WORK ORDER ::
Produce an exact transcription of the listing below, omitting the pictures.

Start of RECORD SET

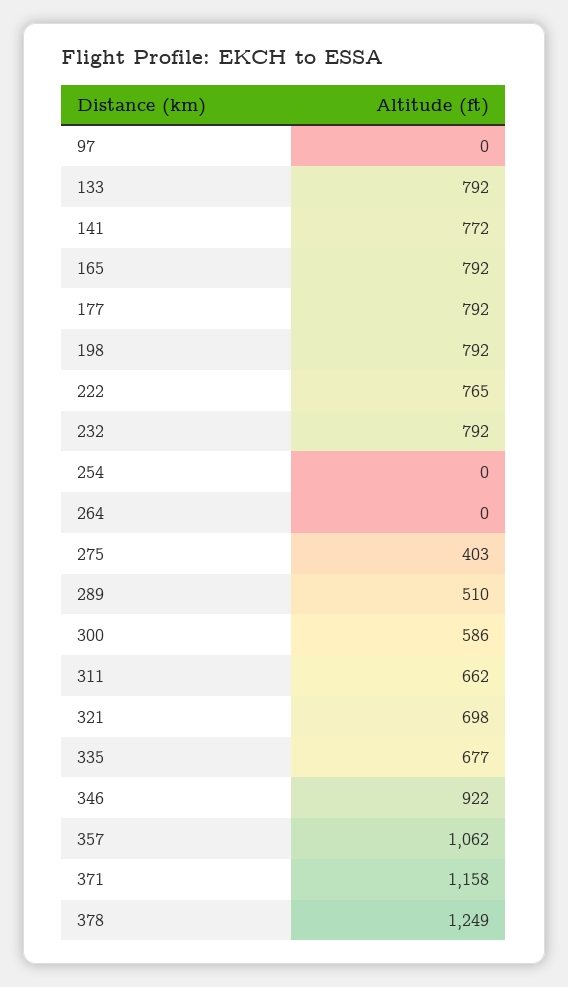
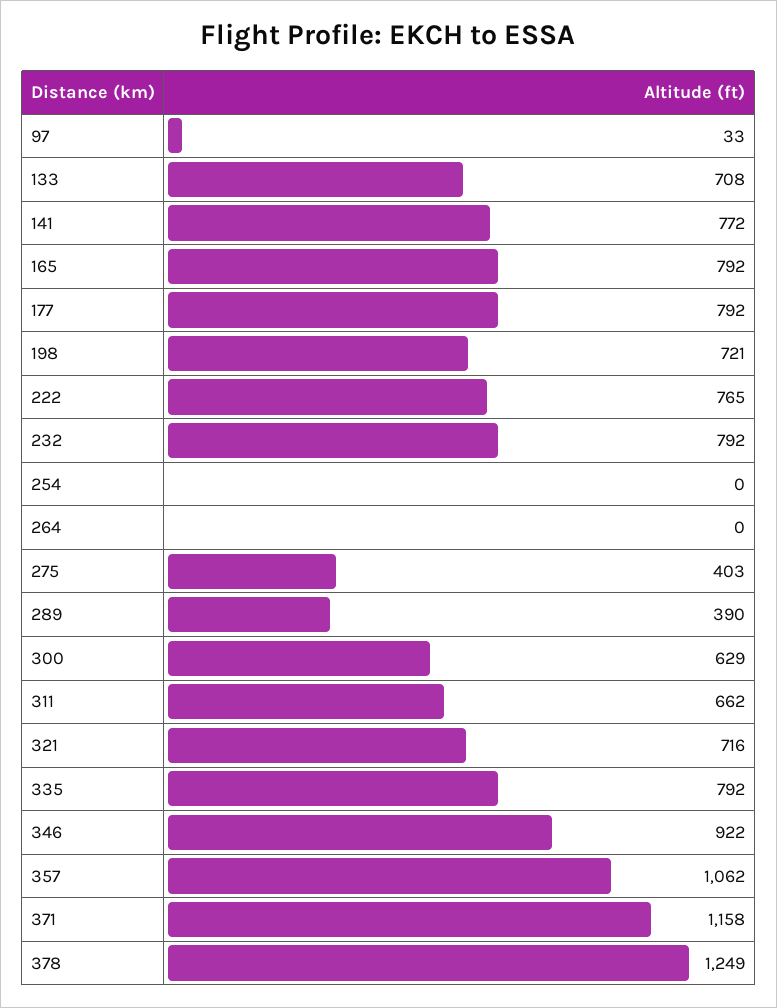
  {
-   "97": 0,
+   "97": 33,
-   "133": 792,
+   "133": 708,
    "141": 772,
    "165": 792,
    "177": 792,
-   "198": 792,
+   "198": 721,
    "222": 765,
    "232": 792,
    "254": 0,
    "264": 0,
    "275": 403,
-   "289": 510,
+   "289": 390,
-   "300": 586,
+   "300": 629,
    "311": 662,
-   "321": 698,
+   "321": 716,
-   "335": 677,
+   "335": 792,
    "346": 922,
    "357": 1062,
    "371": 1158,
    "378": 1249
  }

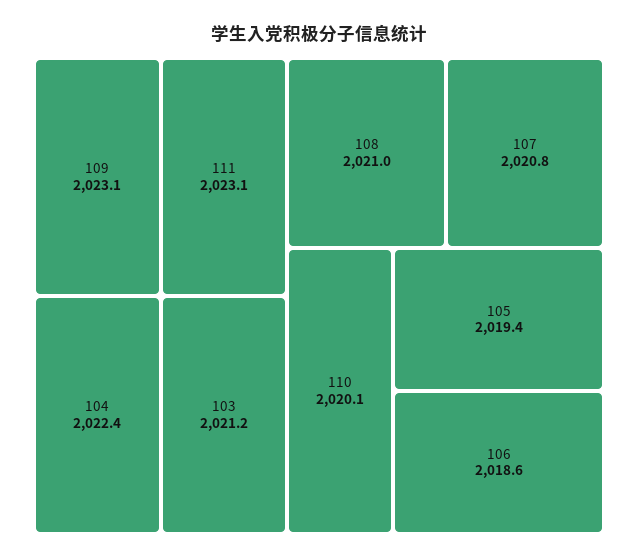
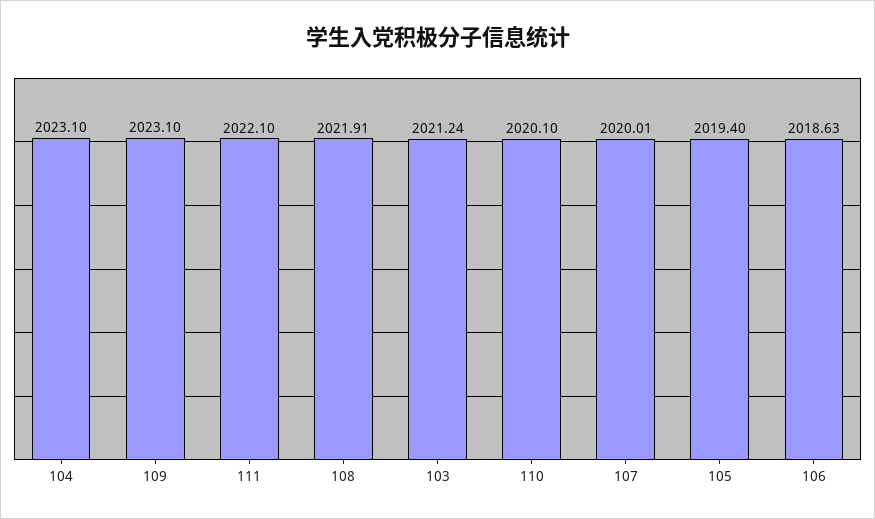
  {
    "109": 2023.1,
-   "111": 2023.1,
+   "111": 2022.1,
-   "104": 2022.4,
+   "104": 2023.1,
    "103": 2021.24,
-   "108": 2021,
+   "108": 2021.91,
-   "107": 2020.8,
+   "107": 2020.01,
    "110": 2020.1,
    "105": 2019.4,
    "106": 2018.63
  }

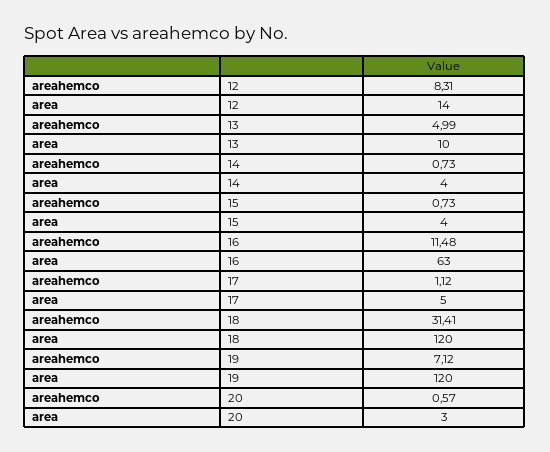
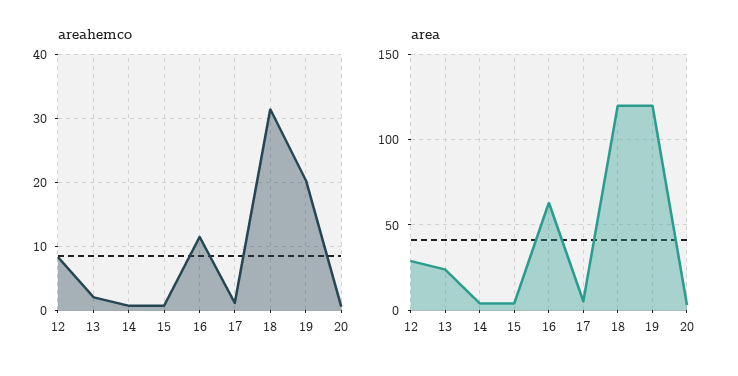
  {
    "areahemco": {
      "12": 8.31,
-     "13": 4.99,
+     "13": 2,
      "14": 0.73,
      "15": 0.73,
      "16": 11.48,
      "17": 1.12,
      "18": 31.41,
-     "19": 7.12,
+     "19": 20,
      "20": 0.57
    },
    "area": {
-     "12": 14,
+     "12": 30,
-     "13": 10,
+     "13": 25,
      "14": 4,
      "15": 4,
      "16": 63,
      "17": 5,
      "18": 120,
      "19": 120,
      "20": 3
    }
  }

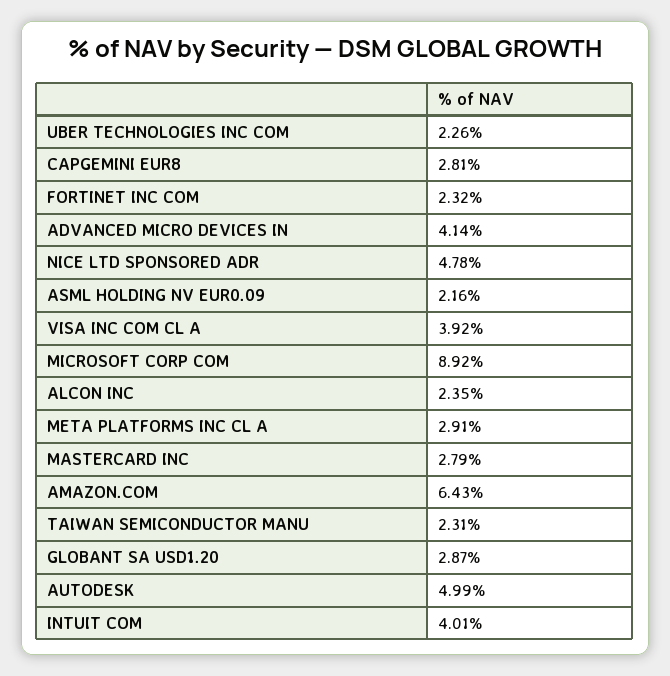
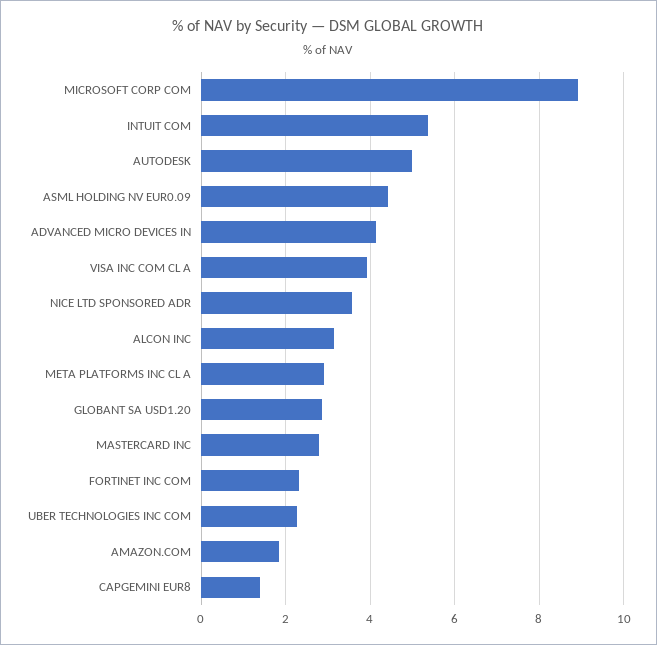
  {
    "UBER TECHNOLOGIES INC COM": 2.26,
-   "CAPGEMINI EUR8": 2.81,
+   "CAPGEMINI EUR8": 1.4,
    "FORTINET INC COM": 2.32,
    "ADVANCED MICRO DEVICES IN": 4.14,
-   "NICE LTD SPONSORED ADR": 4.78,
+   "NICE LTD SPONSORED ADR": 3.6,
-   "ASML HOLDING NV EUR0.09": 2.16,
+   "ASML HOLDING NV EUR0.09": 4.4,
    "VISA INC COM CL A": 3.92,
    "MICROSOFT CORP COM": 8.92,
-   "ALCON INC": 2.35,
+   "ALCON INC": 3.2,
    "META PLATFORMS INC CL A": 2.91,
    "MASTERCARD INC": 2.79,
-   "AMAZON.COM": 6.43,
+   "AMAZON.COM": 1.8,
-   "TAIWAN SEMICONDUCTOR MANU": 2.31,
    "GLOBANT SA USD1.20": 2.87,
    "AUTODESK": 4.99,
-   "INTUIT COM": 4.01
+   "INTUIT COM": 5.4
  }

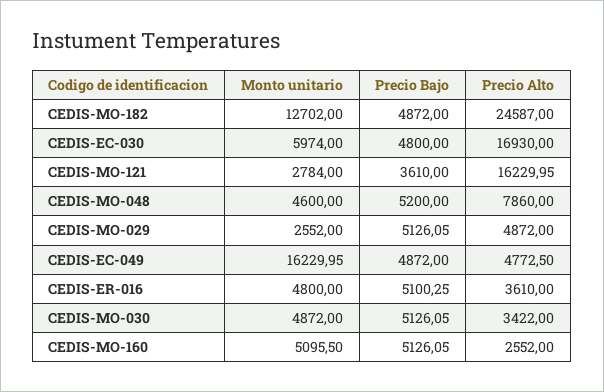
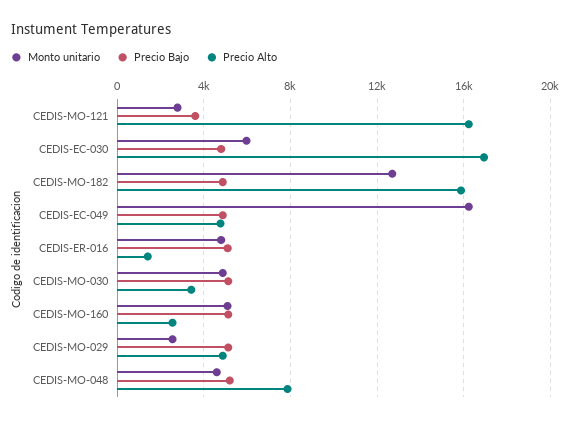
  {
    "Monto unitario": {
      "CEDIS-MO-182": 12702,
      "CEDIS-EC-030": 5974,
      "CEDIS-MO-121": 2784,
      "CEDIS-MO-048": 4600,
      "CEDIS-MO-029": 2552,
      "CEDIS-EC-049": 16229.95,
      "CEDIS-ER-016": 4800,
      "CEDIS-MO-030": 4872,
      "CEDIS-MO-160": 5095.5
    },
    "Precio Bajo": {
      "CEDIS-MO-182": 4872,
      "CEDIS-EC-030": 4800,
      "CEDIS-MO-121": 3610,
      "CEDIS-MO-048": 5200,
      "CEDIS-MO-029": 5126.05,
      "CEDIS-EC-049": 4872,
      "CEDIS-ER-016": 5100.25,
      "CEDIS-MO-030": 5126.05,
      "CEDIS-MO-160": 5126.05
    },
    "Precio Alto": {
-     "CEDIS-MO-182": 24587,
+     "CEDIS-MO-182": 16000,
      "CEDIS-EC-030": 16930,
      "CEDIS-MO-121": 16229.95,
      "CEDIS-MO-048": 7860,
      "CEDIS-MO-029": 4872,
      "CEDIS-EC-049": 4772.5,
-     "CEDIS-ER-016": 3610,
+     "CEDIS-ER-016": 1500,
      "CEDIS-MO-030": 3422,
      "CEDIS-MO-160": 2552
    }
  }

End of RECORD SET

RESPONSE TO THIS EXERCISE ::
  {
-   "97": 0,
+   "97": 33,
-   "133": 792,
+   "133": 708,
    "141": 772,
    "165": 792,
    "177": 792,
-   "198": 792,
+   "198": 721,
    "222": 765,
    "232": 792,
    "254": 0,
    "264": 0,
    "275": 403,
-   "289": 510,
+   "289": 390,
-   "300": 586,
+   "300": 629,
    "311": 662,
-   "321": 698,
+   "321": 716,
-   "335": 677,
+   "335": 792,
    "346": 922,
    "357": 1062,
    "371": 1158,
    "378": 1249
  }

  {
    "109": 2023.1,
-   "111": 2023.1,
+   "111": 2022.1,
-   "104": 2022.4,
+   "104": 2023.1,
    "103": 2021.24,
-   "108": 2021,
+   "108": 2021.91,
-   "107": 2020.8,
+   "107": 2020.01,
    "110": 2020.1,
    "105": 2019.4,
    "106": 2018.63
  }

  {
    "areahemco": {
      "12": 8.31,
-     "13": 4.99,
+     "13": 2,
      "14": 0.73,
      "15": 0.73,
      "16": 11.48,
      "17": 1.12,
      "18": 31.41,
-     "19": 7.12,
+     "19": 20,
      "20": 0.57
    },
    "area": {
-     "12": 14,
+     "12": 30,
-     "13": 10,
+     "13": 25,
      "14": 4,
      "15": 4,
      "16": 63,
      "17": 5,
      "18": 120,
      "19": 120,
      "20": 3
    }
  }

  {
    "UBER TECHNOLOGIES INC COM": 2.26,
-   "CAPGEMINI EUR8": 2.81,
+   "CAPGEMINI EUR8": 1.4,
    "FORTINET INC COM": 2.32,
    "ADVANCED MICRO DEVICES IN": 4.14,
-   "NICE LTD SPONSORED ADR": 4.78,
+   "NICE LTD SPONSORED ADR": 3.6,
-   "ASML HOLDING NV EUR0.09": 2.16,
+   "ASML HOLDING NV EUR0.09": 4.4,
    "VISA INC COM CL A": 3.92,
    "MICROSOFT CORP COM": 8.92,
-   "ALCON INC": 2.35,
+   "ALCON INC": 3.2,
    "META PLATFORMS INC CL A": 2.91,
    "MASTERCARD INC": 2.79,
-   "AMAZON.COM": 6.43,
+   "AMAZON.COM": 1.8,
-   "TAIWAN SEMICONDUCTOR MANU": 2.31,
    "GLOBANT SA USD1.20": 2.87,
    "AUTODESK": 4.99,
-   "INTUIT COM": 4.01
+   "INTUIT COM": 5.4
  }

  {
    "Monto unitario": {
      "CEDIS-MO-182": 12702,
      "CEDIS-EC-030": 5974,
      "CEDIS-MO-121": 2784,
      "CEDIS-MO-048": 4600,
      "CEDIS-MO-029": 2552,
      "CEDIS-EC-049": 16229.95,
      "CEDIS-ER-016": 4800,
      "CEDIS-MO-030": 4872,
      "CEDIS-MO-160": 5095.5
    },
    "Precio Bajo": {
      "CEDIS-MO-182": 4872,
      "CEDIS-EC-030": 4800,
      "CEDIS-MO-121": 3610,
      "CEDIS-MO-048": 5200,
      "CEDIS-MO-029": 5126.05,
      "CEDIS-EC-049": 4872,
      "CEDIS-ER-016": 5100.25,
      "CEDIS-MO-030": 5126.05,
      "CEDIS-MO-160": 5126.05
    },
    "Precio Alto": {
-     "CEDIS-MO-182": 24587,
+     "CEDIS-MO-182": 16000,
      "CEDIS-EC-030": 16930,
      "CEDIS-MO-121": 16229.95,
      "CEDIS-MO-048": 7860,
      "CEDIS-MO-029": 4872,
      "CEDIS-EC-049": 4772.5,
-     "CEDIS-ER-016": 3610,
+     "CEDIS-ER-016": 1500,
      "CEDIS-MO-030": 3422,
      "CEDIS-MO-160": 2552
    }
  }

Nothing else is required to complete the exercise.